--- WHAT IS NEEDED ---
Using the listing below, retype exactly the lines starting at the one with "vfov_deg: 23.4" and ending at the one with "exposure_s: 1/800", and include both.

--- INFORMATION SHOWN ---
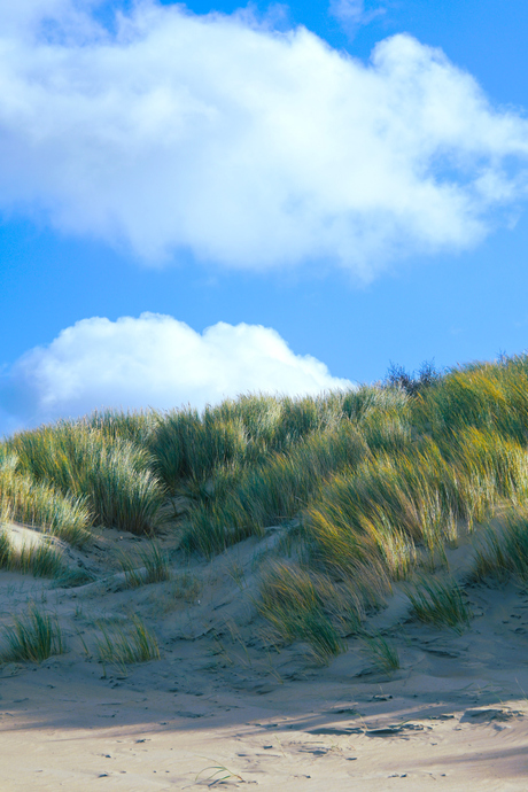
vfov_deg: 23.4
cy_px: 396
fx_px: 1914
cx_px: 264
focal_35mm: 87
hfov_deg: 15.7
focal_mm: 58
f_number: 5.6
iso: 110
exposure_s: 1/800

---

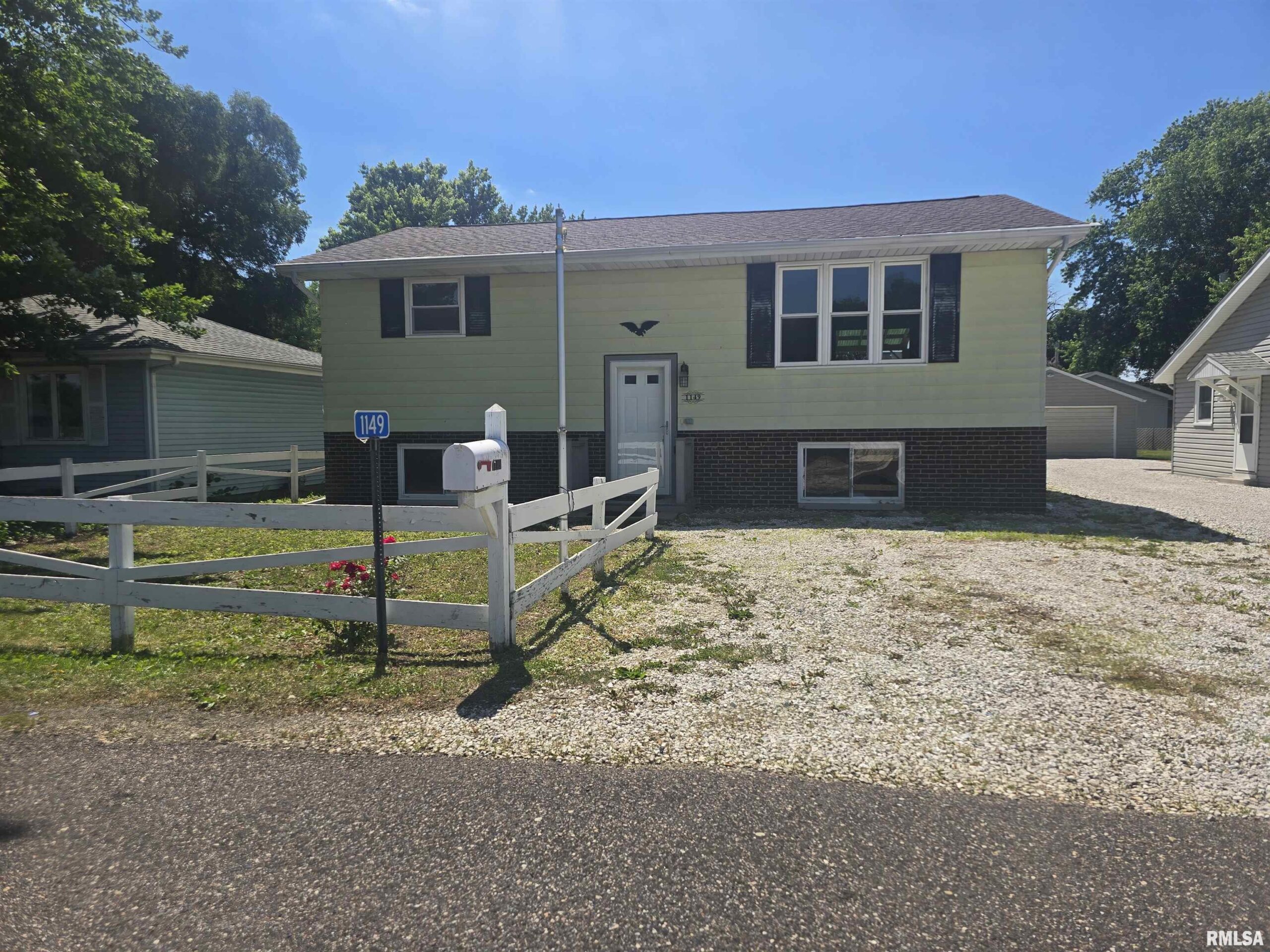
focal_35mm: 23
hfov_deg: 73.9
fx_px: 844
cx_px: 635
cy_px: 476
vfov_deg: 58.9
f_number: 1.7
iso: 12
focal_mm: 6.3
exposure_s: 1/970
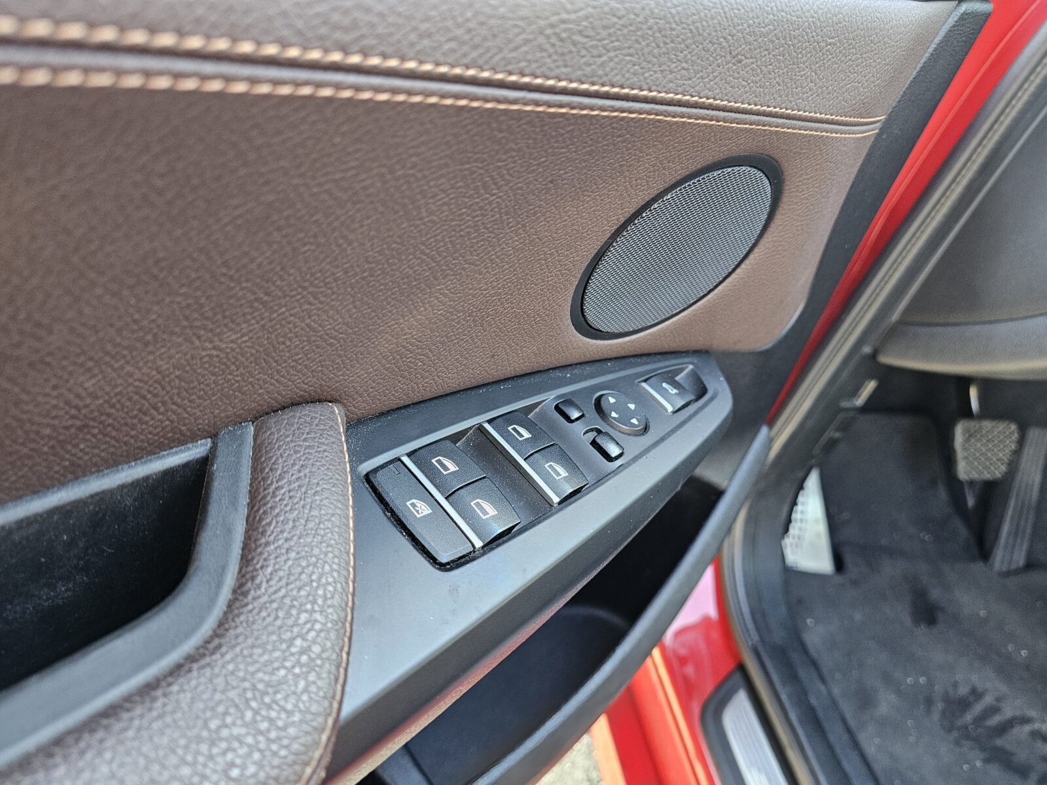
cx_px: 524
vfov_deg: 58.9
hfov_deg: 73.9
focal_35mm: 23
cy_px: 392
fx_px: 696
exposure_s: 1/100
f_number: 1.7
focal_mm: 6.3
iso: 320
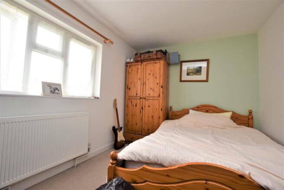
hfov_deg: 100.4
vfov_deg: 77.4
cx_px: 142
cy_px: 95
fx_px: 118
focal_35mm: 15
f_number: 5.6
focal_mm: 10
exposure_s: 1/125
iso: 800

--- OUTPUT BELOW ---
vfov_deg: 23.4
cy_px: 396
fx_px: 1914
cx_px: 264
focal_35mm: 87
hfov_deg: 15.7
focal_mm: 58
f_number: 5.6
iso: 110
exposure_s: 1/800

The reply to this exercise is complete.